“For over a year, we have done and defeated so much that it’s still hard to believe. ” Friday June 11, shortly before the first of the three evenings of the Rush Festival, in Rouen, Jean-Christophe Aplincourt, director and programmer of 106, a hall labeled contemporary music scene, is in any case delighted. Canceled in 2020, Rush, organized by 106, is one of the first festivals of this 2021 resumption. It does not take place on the Rollet peninsula where, between the 106 theaters and outdoor facilities, several thousand people can usually circulate, but in five places of the Rouen heritage: the Flaubert Museum and the History of Medicine, the Ceramics Museum, the Historial Jeanne-d’Arc, the Pierre-Corneille high school and the Aître Saint- Maclou, an old ossuary.
It was only in mid-May, with the announcement of new deconfinement rules, that this new Rush could be finalized. “The sites had been chosen, the increase in gauges made the festival viable. The dates have been pushed back a week to take advantage of the 11 p.m. curfew. And 80% of the planned artists were able to shift. “ Ten concerts a day of about fifty minutes each, seated audience, from a few dozen to around 200 people. And an essentially French pop-rock, song, electro, rap and world music poster, including several groups from Rouen and its region. In the future, Rush should come back in full force, but we suggest that this intimate format be renewed in parallel.

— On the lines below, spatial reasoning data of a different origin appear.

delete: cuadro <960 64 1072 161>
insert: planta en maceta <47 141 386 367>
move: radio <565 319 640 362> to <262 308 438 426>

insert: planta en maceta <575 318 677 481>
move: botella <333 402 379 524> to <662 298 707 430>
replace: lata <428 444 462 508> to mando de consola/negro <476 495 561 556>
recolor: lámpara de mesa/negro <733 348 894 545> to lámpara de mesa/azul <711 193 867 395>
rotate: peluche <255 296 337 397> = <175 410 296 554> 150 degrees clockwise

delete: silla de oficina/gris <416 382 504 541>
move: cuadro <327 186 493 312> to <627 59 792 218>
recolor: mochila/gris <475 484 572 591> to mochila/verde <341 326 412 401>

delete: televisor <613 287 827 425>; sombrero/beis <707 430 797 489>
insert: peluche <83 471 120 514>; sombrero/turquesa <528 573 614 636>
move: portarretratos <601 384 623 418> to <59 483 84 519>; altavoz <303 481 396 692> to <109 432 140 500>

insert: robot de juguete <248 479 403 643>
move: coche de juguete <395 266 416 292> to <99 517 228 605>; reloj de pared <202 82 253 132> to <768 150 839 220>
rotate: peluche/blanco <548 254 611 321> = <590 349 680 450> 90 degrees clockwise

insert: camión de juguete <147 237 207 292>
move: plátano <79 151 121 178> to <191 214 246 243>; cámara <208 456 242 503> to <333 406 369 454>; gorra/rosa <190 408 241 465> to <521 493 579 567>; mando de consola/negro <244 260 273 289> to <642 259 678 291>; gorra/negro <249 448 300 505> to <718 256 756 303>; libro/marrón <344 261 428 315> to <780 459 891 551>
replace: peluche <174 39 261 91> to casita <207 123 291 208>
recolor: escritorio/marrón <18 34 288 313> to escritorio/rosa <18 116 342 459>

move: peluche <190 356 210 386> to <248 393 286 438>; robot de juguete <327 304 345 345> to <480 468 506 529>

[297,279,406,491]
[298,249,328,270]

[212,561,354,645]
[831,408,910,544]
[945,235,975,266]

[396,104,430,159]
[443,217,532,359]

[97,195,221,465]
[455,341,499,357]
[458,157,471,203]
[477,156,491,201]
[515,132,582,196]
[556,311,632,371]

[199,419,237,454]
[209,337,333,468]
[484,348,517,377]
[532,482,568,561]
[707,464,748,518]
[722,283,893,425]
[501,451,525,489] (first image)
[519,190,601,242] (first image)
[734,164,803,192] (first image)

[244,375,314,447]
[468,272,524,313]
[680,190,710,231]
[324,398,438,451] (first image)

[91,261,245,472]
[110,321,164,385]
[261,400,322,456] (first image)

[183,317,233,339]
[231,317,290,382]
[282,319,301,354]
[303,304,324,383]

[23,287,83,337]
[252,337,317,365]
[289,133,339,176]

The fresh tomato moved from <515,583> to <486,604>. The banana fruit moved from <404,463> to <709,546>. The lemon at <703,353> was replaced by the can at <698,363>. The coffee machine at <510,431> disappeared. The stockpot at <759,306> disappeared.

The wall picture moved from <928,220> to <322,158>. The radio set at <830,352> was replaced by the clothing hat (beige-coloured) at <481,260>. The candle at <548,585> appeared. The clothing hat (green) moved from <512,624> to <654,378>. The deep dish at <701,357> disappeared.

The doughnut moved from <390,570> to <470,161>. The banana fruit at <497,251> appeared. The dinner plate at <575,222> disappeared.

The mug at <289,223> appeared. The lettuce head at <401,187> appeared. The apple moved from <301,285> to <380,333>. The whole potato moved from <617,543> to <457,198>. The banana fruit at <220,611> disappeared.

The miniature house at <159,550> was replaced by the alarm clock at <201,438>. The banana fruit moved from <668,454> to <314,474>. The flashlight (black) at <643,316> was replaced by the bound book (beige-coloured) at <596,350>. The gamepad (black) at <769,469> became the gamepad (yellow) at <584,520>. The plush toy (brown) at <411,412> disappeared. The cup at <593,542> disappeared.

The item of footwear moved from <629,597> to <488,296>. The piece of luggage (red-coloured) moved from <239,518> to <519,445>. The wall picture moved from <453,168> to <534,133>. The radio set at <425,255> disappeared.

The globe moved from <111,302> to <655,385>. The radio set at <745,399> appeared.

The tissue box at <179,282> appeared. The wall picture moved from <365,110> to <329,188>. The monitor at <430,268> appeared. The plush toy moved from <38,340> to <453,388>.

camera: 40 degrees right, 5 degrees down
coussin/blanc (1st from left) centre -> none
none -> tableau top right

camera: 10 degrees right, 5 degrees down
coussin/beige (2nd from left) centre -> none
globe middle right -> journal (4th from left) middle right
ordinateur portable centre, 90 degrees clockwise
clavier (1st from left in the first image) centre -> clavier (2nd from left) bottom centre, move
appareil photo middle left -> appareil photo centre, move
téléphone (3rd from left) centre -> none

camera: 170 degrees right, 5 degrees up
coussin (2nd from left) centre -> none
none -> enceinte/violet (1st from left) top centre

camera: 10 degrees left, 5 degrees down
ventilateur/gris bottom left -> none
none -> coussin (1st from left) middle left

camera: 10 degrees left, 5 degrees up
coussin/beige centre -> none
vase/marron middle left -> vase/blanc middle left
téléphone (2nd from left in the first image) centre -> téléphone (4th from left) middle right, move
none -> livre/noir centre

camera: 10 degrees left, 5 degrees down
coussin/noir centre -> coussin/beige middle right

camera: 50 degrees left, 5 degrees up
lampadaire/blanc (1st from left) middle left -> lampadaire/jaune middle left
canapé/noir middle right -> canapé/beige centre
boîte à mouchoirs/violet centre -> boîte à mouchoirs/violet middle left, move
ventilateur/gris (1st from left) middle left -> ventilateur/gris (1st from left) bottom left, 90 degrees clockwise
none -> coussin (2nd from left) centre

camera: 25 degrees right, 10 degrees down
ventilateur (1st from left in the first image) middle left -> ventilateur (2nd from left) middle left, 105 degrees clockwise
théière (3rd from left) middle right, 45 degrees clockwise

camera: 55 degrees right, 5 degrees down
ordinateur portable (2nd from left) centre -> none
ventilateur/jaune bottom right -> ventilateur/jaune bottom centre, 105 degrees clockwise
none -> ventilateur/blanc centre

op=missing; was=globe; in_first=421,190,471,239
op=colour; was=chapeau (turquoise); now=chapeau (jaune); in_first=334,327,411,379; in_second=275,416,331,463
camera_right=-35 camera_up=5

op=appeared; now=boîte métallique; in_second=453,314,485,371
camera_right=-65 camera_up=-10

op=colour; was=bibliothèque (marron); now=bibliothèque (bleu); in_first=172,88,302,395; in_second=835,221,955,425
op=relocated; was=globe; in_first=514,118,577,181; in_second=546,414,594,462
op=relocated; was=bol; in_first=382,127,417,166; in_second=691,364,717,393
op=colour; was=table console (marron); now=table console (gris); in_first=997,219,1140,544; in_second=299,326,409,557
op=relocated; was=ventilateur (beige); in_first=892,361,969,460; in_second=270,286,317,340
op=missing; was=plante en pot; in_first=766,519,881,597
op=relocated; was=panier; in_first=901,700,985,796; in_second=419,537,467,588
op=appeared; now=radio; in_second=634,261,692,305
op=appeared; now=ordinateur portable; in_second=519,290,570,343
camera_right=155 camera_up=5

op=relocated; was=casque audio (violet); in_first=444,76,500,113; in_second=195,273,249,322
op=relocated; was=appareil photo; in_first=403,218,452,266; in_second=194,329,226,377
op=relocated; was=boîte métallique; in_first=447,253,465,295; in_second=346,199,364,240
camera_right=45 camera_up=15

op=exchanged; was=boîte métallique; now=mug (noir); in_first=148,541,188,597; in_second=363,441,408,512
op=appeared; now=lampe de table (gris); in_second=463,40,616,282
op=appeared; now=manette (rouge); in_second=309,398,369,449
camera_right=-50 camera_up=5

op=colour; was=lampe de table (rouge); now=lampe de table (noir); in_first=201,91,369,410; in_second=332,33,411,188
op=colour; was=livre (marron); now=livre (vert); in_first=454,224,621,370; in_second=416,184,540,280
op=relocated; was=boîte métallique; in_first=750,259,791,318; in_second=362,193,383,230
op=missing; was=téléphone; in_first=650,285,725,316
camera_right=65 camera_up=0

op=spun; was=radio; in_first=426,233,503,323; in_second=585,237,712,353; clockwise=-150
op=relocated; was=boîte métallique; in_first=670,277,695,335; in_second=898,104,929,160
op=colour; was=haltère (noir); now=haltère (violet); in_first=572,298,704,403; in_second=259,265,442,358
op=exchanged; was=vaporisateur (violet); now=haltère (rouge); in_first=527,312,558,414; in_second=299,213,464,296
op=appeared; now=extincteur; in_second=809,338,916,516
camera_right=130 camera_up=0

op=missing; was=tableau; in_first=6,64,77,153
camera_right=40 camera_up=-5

In the garden of the Flaubert Museum, it is the discovery of Louise D., Rouennaise aged 18, who sings in English or in French her compositions and covers (including 10 000 Brasses by Radiosofa and Like the rain by Akim Amara). Accompanied on acoustic or electric guitar at low volume, it gives a great vocal confidence. Her sources, including Nick Cave, Elliot Smith (1969-2003), Mark Lanegan, will tell us quickly at the end of her concert. Rather dark universes, which seem to irrigate her approach, and yet there is light in her interpretation.
Surf music in cobbled yard
He is succeeded by guitarist and singer Johan Asherton, who came with guitarist Stéphane Dambry – of great finesse in the use of effects, touch – and bassist Loïc Kohler. A Parisian for a long time, he has lived in Rouen for ten years. Passiontide, his last album to date – he has about twenty since the end of the 1980s – was released in June 2020. It is played almost in full. Johan Asherton’s deep voice combines the elegance of Bryan Ferry – the trio picks up Take a Chance With Me of his group Roxy Music -, the depth of Leonard Cohen, the nonchalance of Kevin Ayers. All this, captivating, expressive.